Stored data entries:
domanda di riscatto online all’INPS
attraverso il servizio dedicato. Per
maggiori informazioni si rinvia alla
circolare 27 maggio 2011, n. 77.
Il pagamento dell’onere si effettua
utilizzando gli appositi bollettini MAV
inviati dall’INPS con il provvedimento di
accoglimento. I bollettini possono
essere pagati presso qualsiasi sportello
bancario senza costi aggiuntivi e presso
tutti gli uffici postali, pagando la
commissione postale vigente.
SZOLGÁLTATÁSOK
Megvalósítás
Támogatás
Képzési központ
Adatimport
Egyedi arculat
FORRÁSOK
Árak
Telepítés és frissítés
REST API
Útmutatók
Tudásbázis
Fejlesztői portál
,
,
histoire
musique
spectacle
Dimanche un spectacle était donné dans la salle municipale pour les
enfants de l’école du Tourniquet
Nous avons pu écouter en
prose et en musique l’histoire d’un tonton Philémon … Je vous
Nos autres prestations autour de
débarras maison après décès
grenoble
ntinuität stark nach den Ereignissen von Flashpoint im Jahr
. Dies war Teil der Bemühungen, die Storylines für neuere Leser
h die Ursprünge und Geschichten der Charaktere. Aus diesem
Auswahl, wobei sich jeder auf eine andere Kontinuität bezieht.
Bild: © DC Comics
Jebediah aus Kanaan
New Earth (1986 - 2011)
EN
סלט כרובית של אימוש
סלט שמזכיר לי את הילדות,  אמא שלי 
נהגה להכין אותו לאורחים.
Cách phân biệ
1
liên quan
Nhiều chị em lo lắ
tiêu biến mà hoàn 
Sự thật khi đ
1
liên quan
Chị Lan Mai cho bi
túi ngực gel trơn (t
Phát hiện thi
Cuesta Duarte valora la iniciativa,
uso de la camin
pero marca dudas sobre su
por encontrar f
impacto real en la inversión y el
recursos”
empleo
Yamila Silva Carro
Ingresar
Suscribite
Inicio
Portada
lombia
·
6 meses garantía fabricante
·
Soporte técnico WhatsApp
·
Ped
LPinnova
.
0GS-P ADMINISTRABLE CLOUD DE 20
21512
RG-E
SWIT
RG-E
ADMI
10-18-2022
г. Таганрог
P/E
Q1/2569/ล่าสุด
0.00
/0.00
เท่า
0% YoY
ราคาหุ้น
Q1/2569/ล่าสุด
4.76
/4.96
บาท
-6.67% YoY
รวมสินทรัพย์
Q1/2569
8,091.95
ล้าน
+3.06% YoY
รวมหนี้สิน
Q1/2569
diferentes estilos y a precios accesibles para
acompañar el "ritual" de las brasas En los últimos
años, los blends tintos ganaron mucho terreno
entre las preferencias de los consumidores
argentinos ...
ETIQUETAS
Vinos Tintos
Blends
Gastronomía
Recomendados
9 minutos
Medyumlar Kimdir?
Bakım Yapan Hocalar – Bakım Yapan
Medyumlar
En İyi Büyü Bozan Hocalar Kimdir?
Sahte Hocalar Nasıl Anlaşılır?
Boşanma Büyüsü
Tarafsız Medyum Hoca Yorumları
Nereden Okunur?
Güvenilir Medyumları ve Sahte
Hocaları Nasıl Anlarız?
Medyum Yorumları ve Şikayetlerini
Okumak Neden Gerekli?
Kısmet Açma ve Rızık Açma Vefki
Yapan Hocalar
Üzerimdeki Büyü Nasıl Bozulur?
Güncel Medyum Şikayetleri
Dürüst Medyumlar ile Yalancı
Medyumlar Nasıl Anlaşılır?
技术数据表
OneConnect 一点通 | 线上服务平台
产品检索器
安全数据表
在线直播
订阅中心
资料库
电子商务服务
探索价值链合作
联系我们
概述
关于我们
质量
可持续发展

▸ Problem
Copy every line of the data that carries the word "Yapan".

▸ Answer for this exercise
Bakım Yapan Hocalar – Bakım Yapan
Yapan Hocalar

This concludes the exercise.